OREANDA-NEWS. Not all research is done in a lab. For one Kelley School of Business professor, it happens in a local not-for-profit organization.

Christopher O.L.H. Porter, a professor of management and a Kelley Venture Fellow, is studying RecycleForce, an Indianapolis organization that offers recycling services while employing formerly incarcerated people, in the hopes of helping help them re-enter society.

Porter says it was several years ago when he, new to Indianapolis, stopped by RecycleForce to recycle a TV. He got to talking with the owner and was intrigued.

"Organizations like RecycleForce help keep people out of prison, not only by providing a transitional job, but also by changing the way people think about work," said Porter, whose research interests include leadership, organizational behavior and team dynamics. "Some of these guys said, 'I never want to work. I never want to be one of those people going to a job.' For them to be at a point where they can embrace a job and understand that it's what they have to do, while seeing the benefits of working, I think that's a big deal."

Porter, along with Don Conlon of Michigan State University and Cindy Devers of Texas A&M University, has spent the last several years studying RecycleForce and a number of its employees.

The group's goal is to identify a fine-grain model to show what the re-employment process could look like for ex-offenders working to successfully re-enter society, to help them avoid recidivism.

The team interviewed 80 employees at RecycleForce: 65 temporary employees and 15 who've been hired full time.
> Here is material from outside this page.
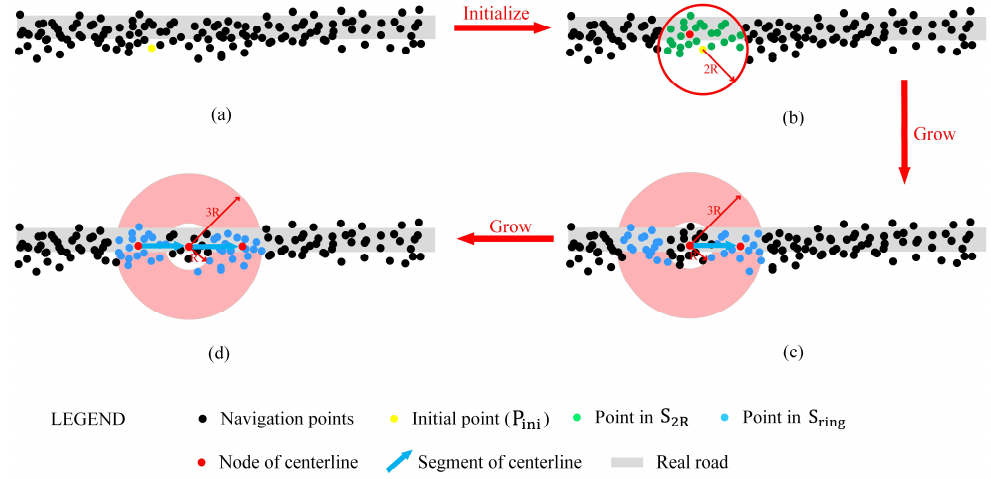
Figure 2. The main steps of RSC (ring-stepping clustering) are as follows: ( a ) a random GNSS (global navigation satellite system) point is chosen as the initial point, ( b ) the initial node is selected from the point set S 2R of the initial point, and ( c , d ) the next node is selected from the point set S ring of the current node.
In addition to lengthy interviews, the researchers conducted an employee survey and collected data about employee history, demographics and risk factors.

The employees were mostly men, about 40 years old. On average, they had 2.5 jobs on their r?sum?. For many, RecycleForce was the first legitimate job they'd had.

"It was a very eye-opening experience," said Porter. "This research has the potential to have a really significant impact in terms of how we think about ex-offenders and the resources we offer them. It will give us a better understanding of the process they experience as they come out of incarceration and try to do the right things so they don't go back to prison."

Porter has a background in criminal justice. He received his master's degree in criminal justice and began a Ph.D. in criminology before moving into business administration.

"As organizational scholars, we don't even think about this population, and I think we've missed an important segment of employees and potential employees simply because so many people have felony convictions," he said. "Whether or not an individual has actually been incarcerated, a felony conviction has implications for hiring. We've learned through our research that a felony conviction can change the tenor of a job interview just like that. It's almost like a switch just flips."

"One of the more interesting things we learned is what happens in the interview when the felony conviction comes up -- that moment when the interviewer's attitudes toward an ex-offender seem to change. The interviewer might become more dismissive or rush through the rest of the interview," Porter said.